Tinha razão: Deus, não desejando tudo fazer, encarregou a morte do que tinha de ser feito.

sábado, 11 de agosto de 2007

A piedade de Deus

Vaidoso, senhor de si, barroco no estilo, petulante mesmo na forma, Hermano Saraiva está a deixar um legado invulgar sobre a visão do Mundo e da sua pessoa. Nos fascículos em que nos conta, dispersas, as suas memórias, são os pequenos momentos que me atraem e me prendem à leitura.
Como naquela escrita, tão íntima e sentida, perpassa o amor que ele nutria pelo irmão António José, que lhe ganhou a dianteira no caminho para a morte!
Ei-lo, ante o Panteão em Roma, a sentir-se capaz de ali mesmo, ante aquelas gigantescas colunas, rezar e a recordar que aquele que era carne da sua mesma carne «não rezaria em nenhum altar. Nunca estava contente consigo próprio. Pensava e rasgava o já pensado».
A um homem destes, falho de fé, só lhe vale a piedade de Deus, se Deus o não abandonar, misericordioso e contristado pela sua alma.
Hoje é sábado, continuo a ler, tal como ele na Piazza Navona: «tenho o sentimento de que não sou eu que estou na praça, é a praça que está em mim».
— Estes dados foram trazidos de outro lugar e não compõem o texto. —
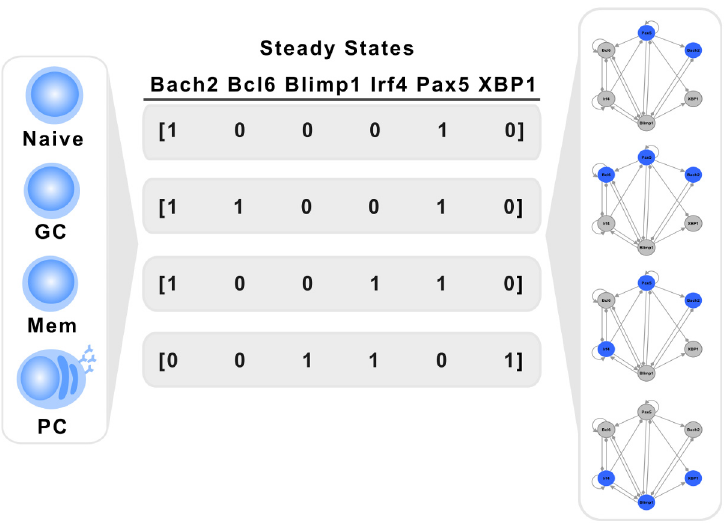
Fig 3. Attractors and cell types The stationary states of the regulatory network correspond to multiple activation patterns that characterize different cell types.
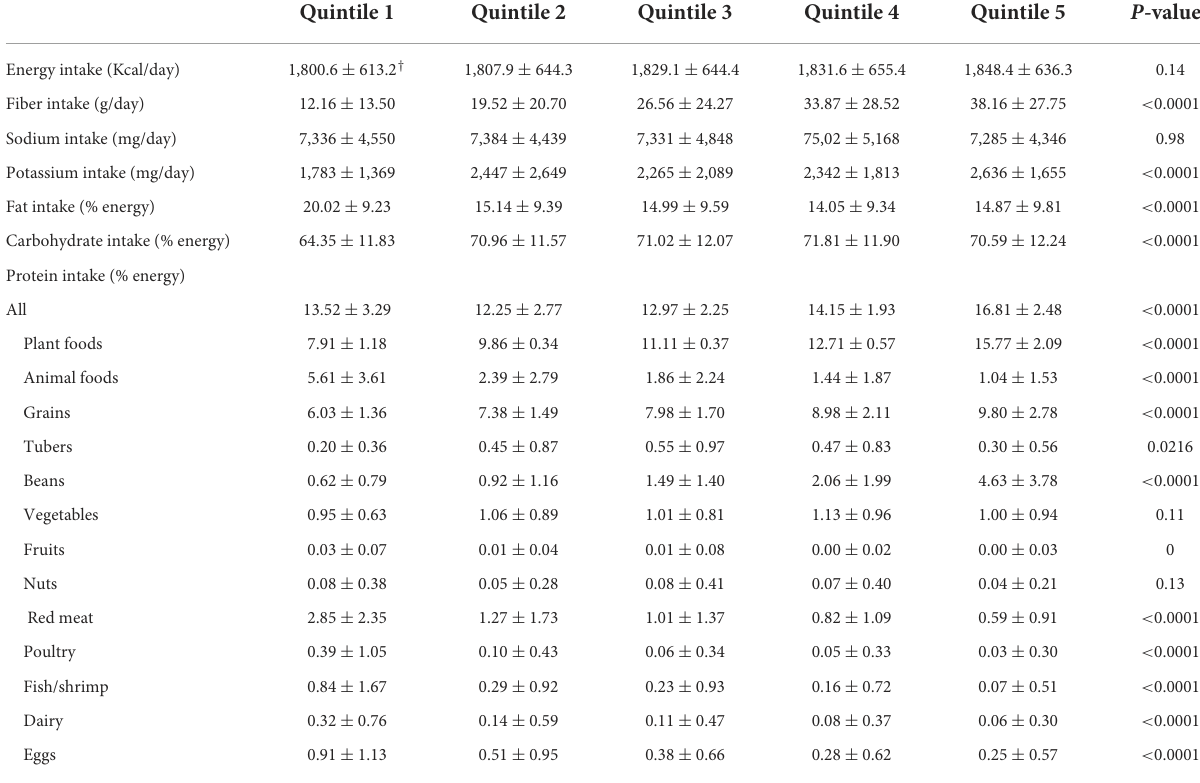
TABLE 2 Dietary intakes across quintiles of plant protein intake.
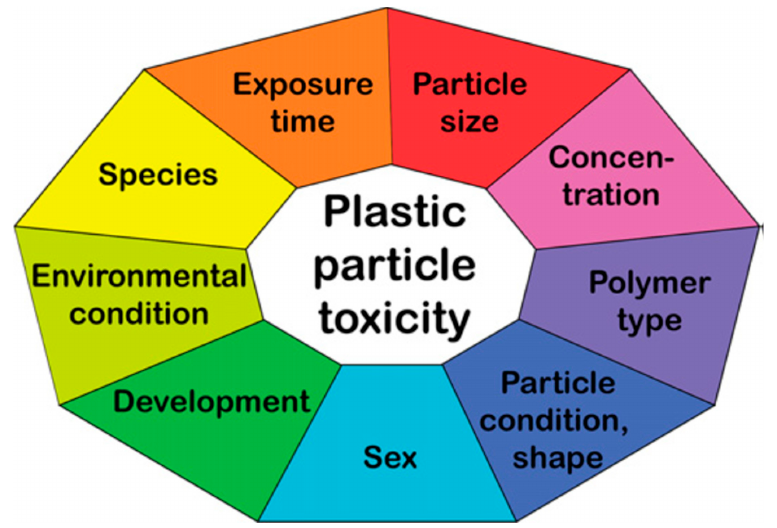
Figure 1. The nine main plastic particle toxicity determining factors, as found in the review. Kögel et al. (2020) [41] (open access). (2020) [41] (open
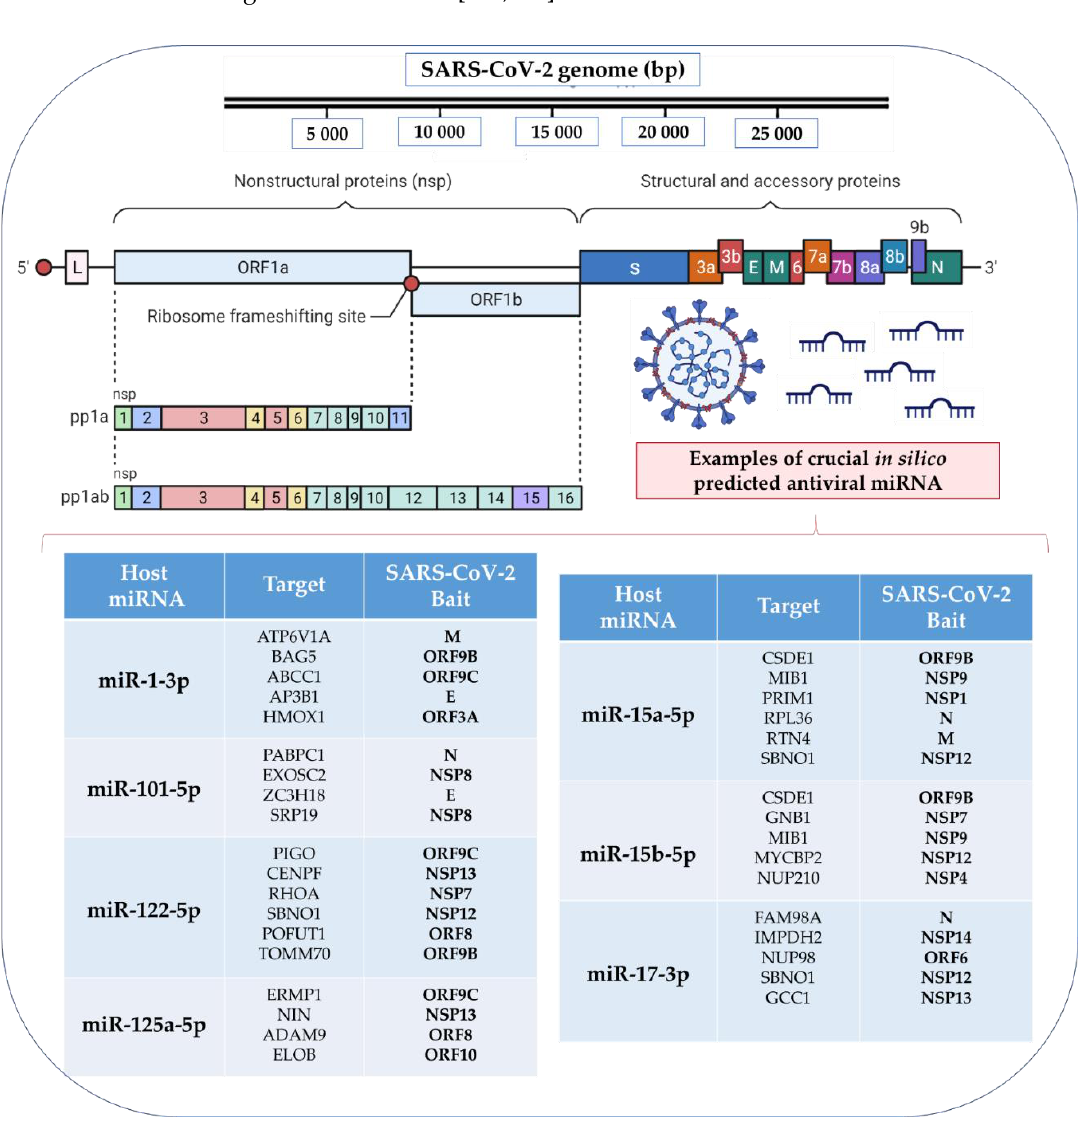
Figure 5. Schematic key elements of the SARS-CoV-2 genome and a reference to the in silico analysis by Sardar et al. [180] of host's miRNAs with antiviral activity, their targets, and virus baits. Among others presented, five major genes (HMOX1, DNMT1, PLAT, GDF1, and ITGB1) directly targeting the SARS-CoV-2 ORF3a and ORF8 proteins were already described to play a role in modulating antiviral immunity and epigenetics [182–184].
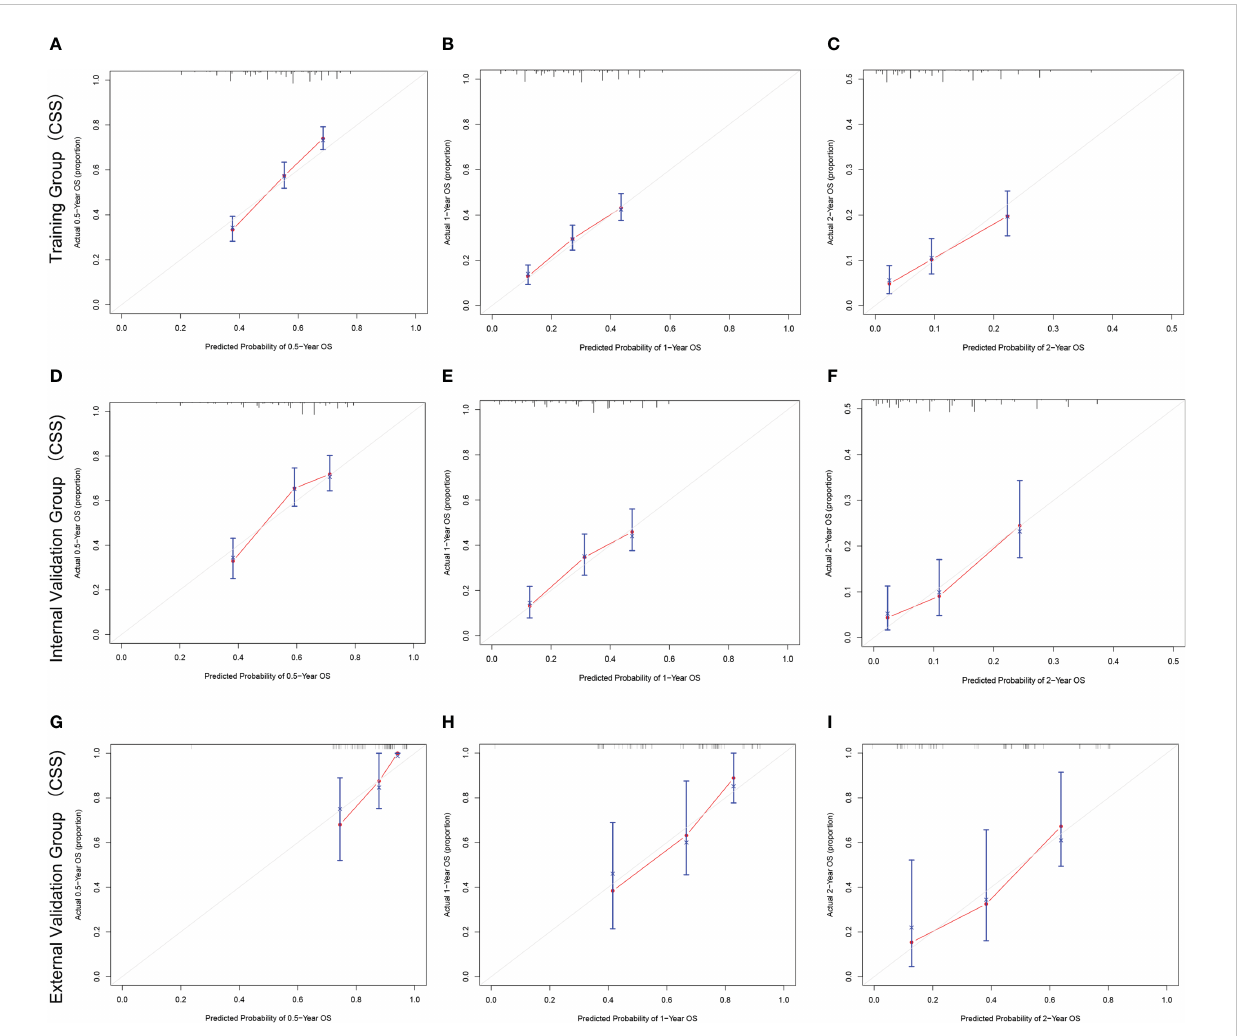
FIGURE 5 The calibration curves for predicting CSS at (A) 0.5-year and (B) 1-year and (C) 2-year in the training cohort, and at (D) 0.5-year (E) 1-year and (F) 2- year in the internal validation cohort, and at (G) 0.5-year (H) 1-year and (I) 2-year in the external validation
quarta-feira, 8 de agosto de 2007

O vácuo

Acabei de ler um extraordinário livro que sendo sobre o culto do chá é, afinal, uma escola de vida. Há nas suas poucas folhas, momento singulares em que o taoismo, o confucionismo e o Zen se convocam para nos mostrar quanto enganados andamos na multiplicade das nossas exigências, na quantidade das coisas que nos cercam.
É «a reiteração do inútil» que caraceriza a maioria dos nossos lares. Ora só no vazio está a essência do todo, só ele permite preencher o espaço através da imaginação. Ao deixar algo por dizer, fica sempre a eventualidade de se completar a ideia, ensinou Laotse. Acabei de ler um livro pequeno, em que as folhas que lhe faltam são, afinal, tudo o que há para ser pensado.
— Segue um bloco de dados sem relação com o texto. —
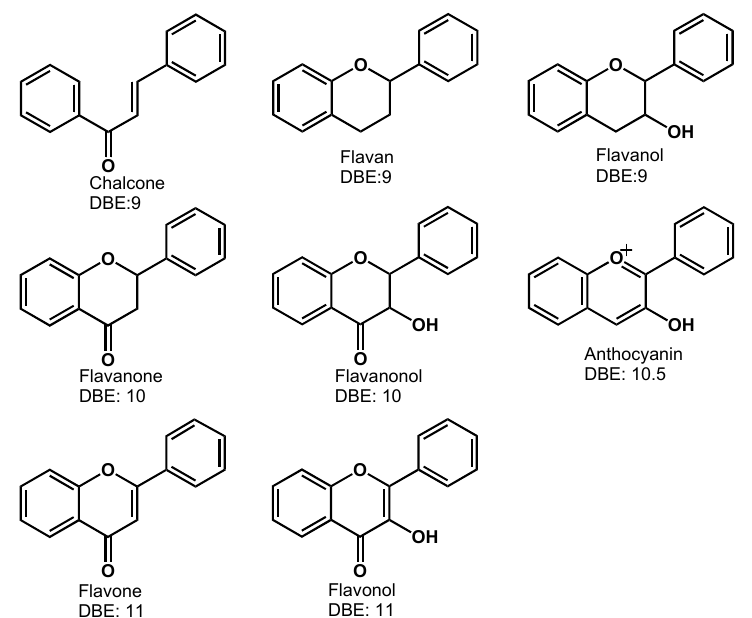
Scheme 1. The structures of main flavonoid groups and their double bond equivalent (DBE) val- ues.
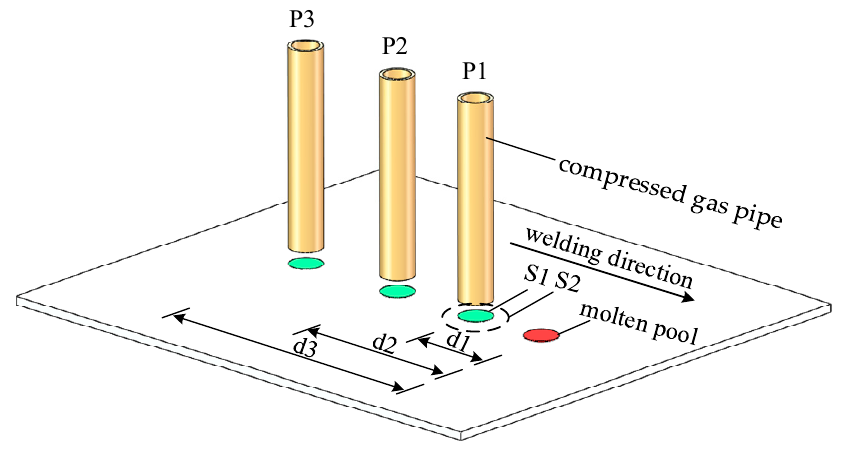
Figure 2. Principal model of the aerodynamic load application.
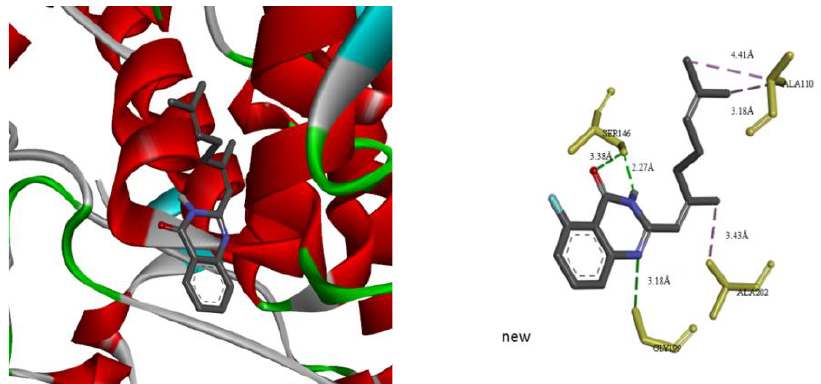
Figure 7. Molecular docking result of Q1 with mushroom tyrosinase.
terça-feira, 7 de agosto de 2007

Livros idos

Lembro-me do livro sobre Vilarinho das Furnas. Ficou. Ficou outro sobre Rio de Onor. Tantos outros ficaram. Recordo-me deles, ao ler esta madrugada: «etnólogo e antropólogo português, António Jorge Dias nasceu no Porto, cursando Filologia Germânica na Universidade de Coimbra e ingressando, a partir de 1938, como leitor de Português em universidades alemãs e, posteriormente, em Espanha. Foi na Alemanha que, influenciado pelos estudos locais, se especializou em Etnologia, onde veio a doutorar-se em 1944».
Vem isto no site da Biblioteca Nacional, a propósito de uma exposição documental sobre Jorge Dias. Até 4 de Setembro. Não me devolverão os meus livros, nem me atrevo a pedi-los. Irei matar saudades deles e da falta que me faz a ideia de os ter.
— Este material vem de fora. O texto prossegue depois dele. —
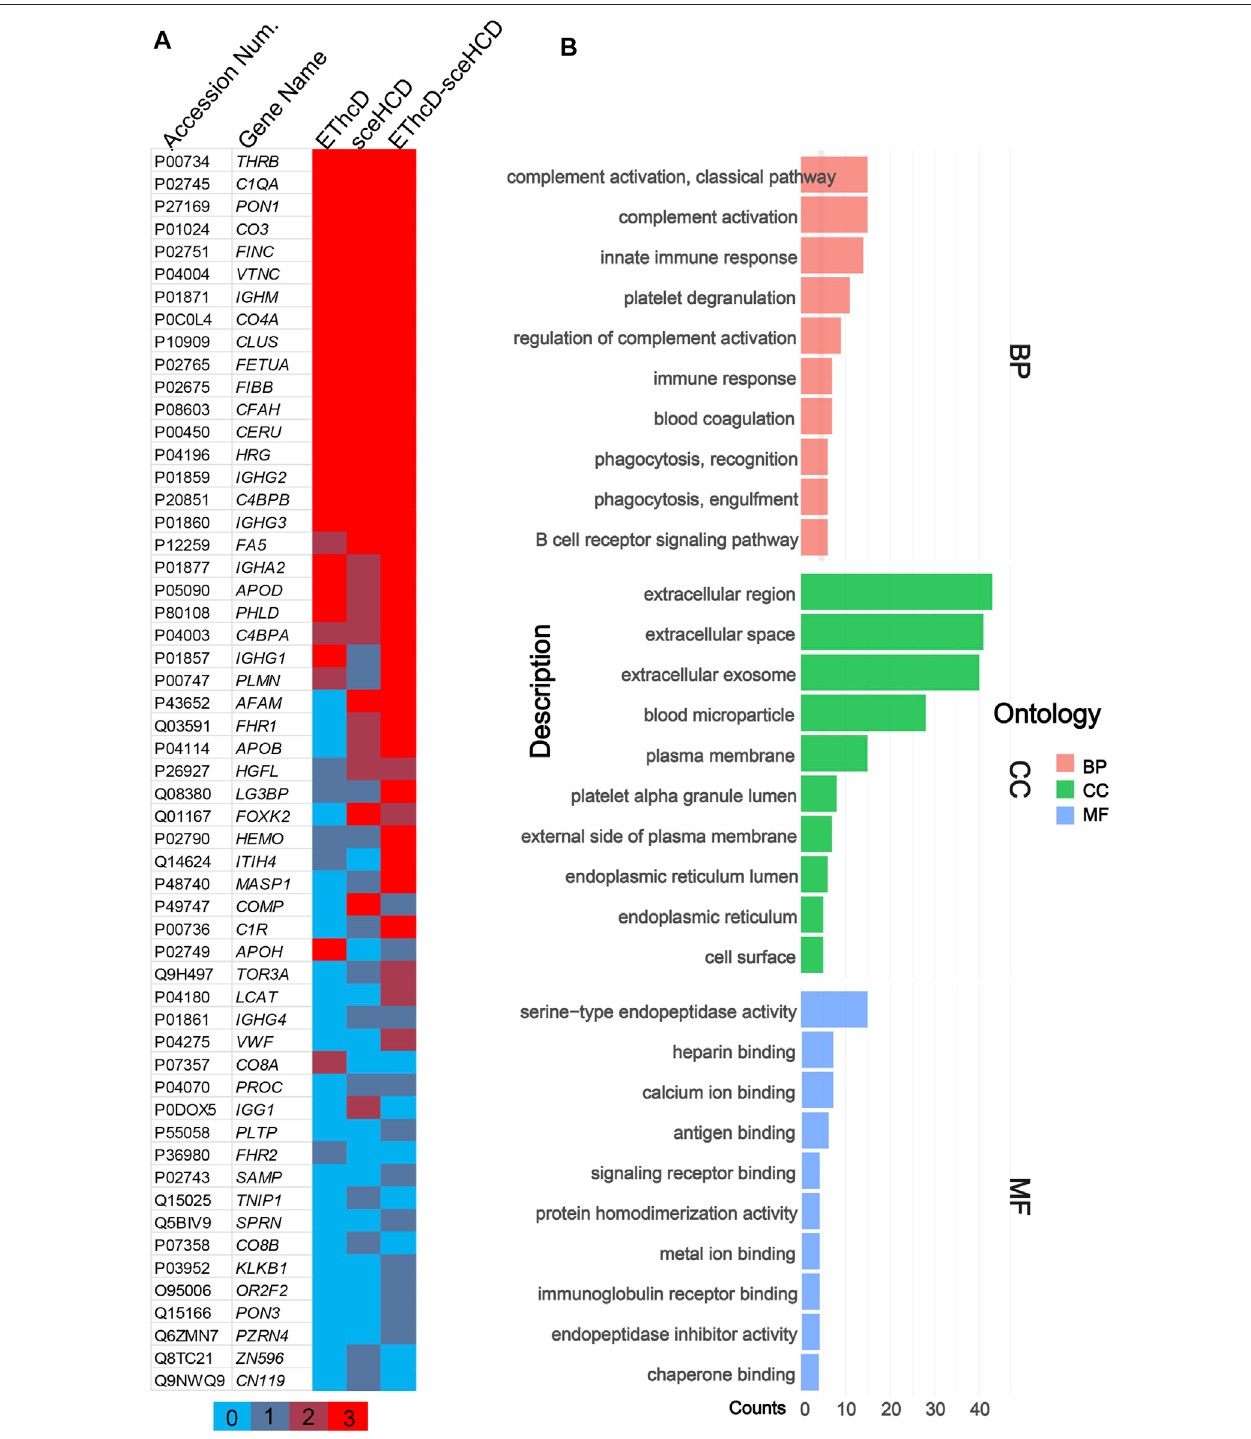
FIGURE 4 | Global analysis of identi fi ed plasma N-glycoproteins. (A) Heat map of identi fi ed plasma N-glycoproteins using different fragmentation modes. Colored lines indicate the number of repetitions identi fi ed. (B) Gene ontology (GO) biological process (BP), cellular component (CC), and molecular function (MF) enrichment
sábado, 4 de agosto de 2007

Afinidades

Trouxe comigo, entre outros, um dos livros do Wenceslau de Moraes que não consegui acabar de ler durante os últimos meses, «Os Serões no Japão». São apontamentos, menos do que crónicas, mais do que notas. Um deles, queontem li, abre com uma anedota a de um velho juiz que, a julgar um caso de bigamia, e ao não se lembrar que pena cabia a tal crime, segredou ao colega a pergunta respectiva, obtendo como resposta que a pena era «ter de aturar duas sogras».
Como, nos termos da lei, as afinidade se não quebram com os divórcios, quem casou muitas vezes com ex-casadas, vulgaridade neste mundo moderno em que os casamentos se numeram, está condenado a mais uma infelicidade desse seu atribulado passado conjugal. Qualquer que seja a ex- para que se volte houve-a falar «na minha sogra», querendo dizer a mãe do outro. Depois uma pessoa habitua-se a que aquilo não tem sintomaticamente a ver consigo. Ao menos, nesse linguajar doméstico, algumas viúvas, que se vão pela lei da morte libertando, estão mais defendidas, porque se referem sempre ao «falecido que Deus haja». Algumas acrescentam «e que a terra lhe seja leve, apesar de tudo». O dito, esse, não passsa pelo embaraço de ouvir.